> _PROVIDED RECORDS_
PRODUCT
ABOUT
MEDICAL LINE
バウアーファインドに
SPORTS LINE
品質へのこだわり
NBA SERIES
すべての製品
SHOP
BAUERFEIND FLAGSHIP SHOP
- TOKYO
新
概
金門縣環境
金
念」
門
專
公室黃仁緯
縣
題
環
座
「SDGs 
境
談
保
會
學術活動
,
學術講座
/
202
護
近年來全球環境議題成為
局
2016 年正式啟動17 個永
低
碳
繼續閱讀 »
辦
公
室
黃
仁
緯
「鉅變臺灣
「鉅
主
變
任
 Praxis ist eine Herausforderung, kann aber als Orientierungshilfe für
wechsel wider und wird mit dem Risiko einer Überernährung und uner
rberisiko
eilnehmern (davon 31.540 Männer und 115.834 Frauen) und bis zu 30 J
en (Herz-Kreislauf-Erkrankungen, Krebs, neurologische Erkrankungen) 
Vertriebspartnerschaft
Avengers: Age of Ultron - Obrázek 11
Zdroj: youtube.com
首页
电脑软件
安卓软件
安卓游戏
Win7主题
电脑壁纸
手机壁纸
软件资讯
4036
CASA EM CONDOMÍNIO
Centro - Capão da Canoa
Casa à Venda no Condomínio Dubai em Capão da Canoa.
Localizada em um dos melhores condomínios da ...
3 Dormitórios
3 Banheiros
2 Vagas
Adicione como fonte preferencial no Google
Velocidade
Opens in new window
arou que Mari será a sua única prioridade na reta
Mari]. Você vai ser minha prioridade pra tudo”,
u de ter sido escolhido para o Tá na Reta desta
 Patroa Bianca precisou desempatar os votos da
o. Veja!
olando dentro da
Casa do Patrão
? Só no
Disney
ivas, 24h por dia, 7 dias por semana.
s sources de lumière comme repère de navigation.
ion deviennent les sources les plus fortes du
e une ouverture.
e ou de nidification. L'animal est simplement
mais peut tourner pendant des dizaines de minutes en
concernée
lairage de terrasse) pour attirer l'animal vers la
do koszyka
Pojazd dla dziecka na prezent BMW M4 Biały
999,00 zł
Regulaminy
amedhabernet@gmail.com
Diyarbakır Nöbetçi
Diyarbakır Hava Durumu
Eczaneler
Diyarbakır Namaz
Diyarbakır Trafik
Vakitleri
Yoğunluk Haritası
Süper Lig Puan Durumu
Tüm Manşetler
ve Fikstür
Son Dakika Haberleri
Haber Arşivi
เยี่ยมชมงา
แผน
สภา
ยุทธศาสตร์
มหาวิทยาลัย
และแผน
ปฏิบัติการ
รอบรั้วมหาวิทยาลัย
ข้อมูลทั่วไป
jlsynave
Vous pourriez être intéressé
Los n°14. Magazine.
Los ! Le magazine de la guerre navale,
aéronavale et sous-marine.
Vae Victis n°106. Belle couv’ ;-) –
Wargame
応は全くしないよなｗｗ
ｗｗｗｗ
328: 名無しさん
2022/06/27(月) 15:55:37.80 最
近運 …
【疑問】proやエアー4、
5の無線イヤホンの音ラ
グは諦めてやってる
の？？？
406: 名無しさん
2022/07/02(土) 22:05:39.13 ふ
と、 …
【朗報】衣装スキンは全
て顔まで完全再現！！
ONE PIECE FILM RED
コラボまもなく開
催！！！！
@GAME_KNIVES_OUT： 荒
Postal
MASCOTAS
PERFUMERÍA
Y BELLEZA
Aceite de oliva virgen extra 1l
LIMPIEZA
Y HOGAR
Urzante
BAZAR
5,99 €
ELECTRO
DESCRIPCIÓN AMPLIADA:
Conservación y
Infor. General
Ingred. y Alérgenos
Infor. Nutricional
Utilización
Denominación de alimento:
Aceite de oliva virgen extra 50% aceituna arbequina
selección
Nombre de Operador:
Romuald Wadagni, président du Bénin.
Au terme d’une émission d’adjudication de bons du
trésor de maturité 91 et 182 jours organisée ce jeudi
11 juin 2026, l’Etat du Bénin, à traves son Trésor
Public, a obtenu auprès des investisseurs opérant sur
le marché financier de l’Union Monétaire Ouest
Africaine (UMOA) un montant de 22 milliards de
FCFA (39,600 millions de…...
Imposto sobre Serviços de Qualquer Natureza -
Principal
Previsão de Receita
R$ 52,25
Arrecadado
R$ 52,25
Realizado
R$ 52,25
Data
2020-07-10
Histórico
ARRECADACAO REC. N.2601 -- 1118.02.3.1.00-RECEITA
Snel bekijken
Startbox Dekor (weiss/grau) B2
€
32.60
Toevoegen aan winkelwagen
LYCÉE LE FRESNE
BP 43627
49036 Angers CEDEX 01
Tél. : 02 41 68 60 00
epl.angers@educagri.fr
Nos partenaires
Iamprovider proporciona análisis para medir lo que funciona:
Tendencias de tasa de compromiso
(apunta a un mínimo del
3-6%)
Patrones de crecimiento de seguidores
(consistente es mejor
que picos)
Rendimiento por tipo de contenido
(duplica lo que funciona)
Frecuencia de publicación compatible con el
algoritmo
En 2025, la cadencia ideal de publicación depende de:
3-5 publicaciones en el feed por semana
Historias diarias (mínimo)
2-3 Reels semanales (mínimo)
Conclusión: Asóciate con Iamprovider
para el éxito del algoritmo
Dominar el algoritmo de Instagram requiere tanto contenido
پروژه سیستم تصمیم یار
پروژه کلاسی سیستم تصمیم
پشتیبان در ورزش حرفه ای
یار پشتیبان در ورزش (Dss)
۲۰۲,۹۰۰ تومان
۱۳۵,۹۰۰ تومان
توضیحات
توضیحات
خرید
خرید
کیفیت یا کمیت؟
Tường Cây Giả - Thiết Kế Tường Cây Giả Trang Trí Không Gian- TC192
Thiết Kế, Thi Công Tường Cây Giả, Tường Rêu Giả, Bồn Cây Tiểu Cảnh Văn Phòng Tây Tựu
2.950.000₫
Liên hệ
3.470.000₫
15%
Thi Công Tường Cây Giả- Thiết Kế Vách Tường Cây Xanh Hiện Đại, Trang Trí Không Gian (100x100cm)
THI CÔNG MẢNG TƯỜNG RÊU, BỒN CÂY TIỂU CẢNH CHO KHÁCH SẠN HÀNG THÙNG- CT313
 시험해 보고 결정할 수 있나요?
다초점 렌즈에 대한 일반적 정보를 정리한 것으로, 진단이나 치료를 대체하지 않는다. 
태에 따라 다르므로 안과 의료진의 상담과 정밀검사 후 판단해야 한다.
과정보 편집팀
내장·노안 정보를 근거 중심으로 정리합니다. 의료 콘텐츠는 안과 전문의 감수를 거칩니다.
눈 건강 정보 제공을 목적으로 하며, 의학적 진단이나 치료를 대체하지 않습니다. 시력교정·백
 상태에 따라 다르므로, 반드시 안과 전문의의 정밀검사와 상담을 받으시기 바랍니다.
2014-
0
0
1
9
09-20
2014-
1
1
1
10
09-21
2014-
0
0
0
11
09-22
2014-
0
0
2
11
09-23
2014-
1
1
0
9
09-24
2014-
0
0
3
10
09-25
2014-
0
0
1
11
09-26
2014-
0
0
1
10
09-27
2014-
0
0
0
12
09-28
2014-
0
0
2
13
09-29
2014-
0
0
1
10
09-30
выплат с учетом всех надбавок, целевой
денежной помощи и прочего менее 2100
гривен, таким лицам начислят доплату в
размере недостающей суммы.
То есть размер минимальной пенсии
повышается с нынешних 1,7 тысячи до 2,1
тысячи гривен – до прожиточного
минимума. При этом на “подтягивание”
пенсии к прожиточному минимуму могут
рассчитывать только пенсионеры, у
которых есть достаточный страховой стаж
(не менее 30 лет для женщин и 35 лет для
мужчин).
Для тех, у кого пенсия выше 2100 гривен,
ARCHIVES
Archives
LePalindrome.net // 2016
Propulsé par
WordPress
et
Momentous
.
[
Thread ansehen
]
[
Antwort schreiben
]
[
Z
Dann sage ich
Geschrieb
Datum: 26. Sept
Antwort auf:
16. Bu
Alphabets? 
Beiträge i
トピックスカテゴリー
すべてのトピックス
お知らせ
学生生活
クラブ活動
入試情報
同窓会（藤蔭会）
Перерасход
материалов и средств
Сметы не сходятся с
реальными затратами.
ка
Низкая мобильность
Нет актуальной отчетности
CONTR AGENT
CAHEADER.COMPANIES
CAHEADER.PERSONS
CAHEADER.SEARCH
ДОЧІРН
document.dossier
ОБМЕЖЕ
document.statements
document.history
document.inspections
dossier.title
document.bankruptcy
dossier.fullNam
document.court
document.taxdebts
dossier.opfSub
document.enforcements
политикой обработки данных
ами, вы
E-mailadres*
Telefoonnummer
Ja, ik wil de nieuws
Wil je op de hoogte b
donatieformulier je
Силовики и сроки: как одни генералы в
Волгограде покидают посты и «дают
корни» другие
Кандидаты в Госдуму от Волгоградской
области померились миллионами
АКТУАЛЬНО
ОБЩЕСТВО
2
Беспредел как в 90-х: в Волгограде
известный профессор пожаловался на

> _WORK TASK_
Counting only lines that contain "Bénin", say how many there are in the material above, and add nothing.

> _SOLUTION_
2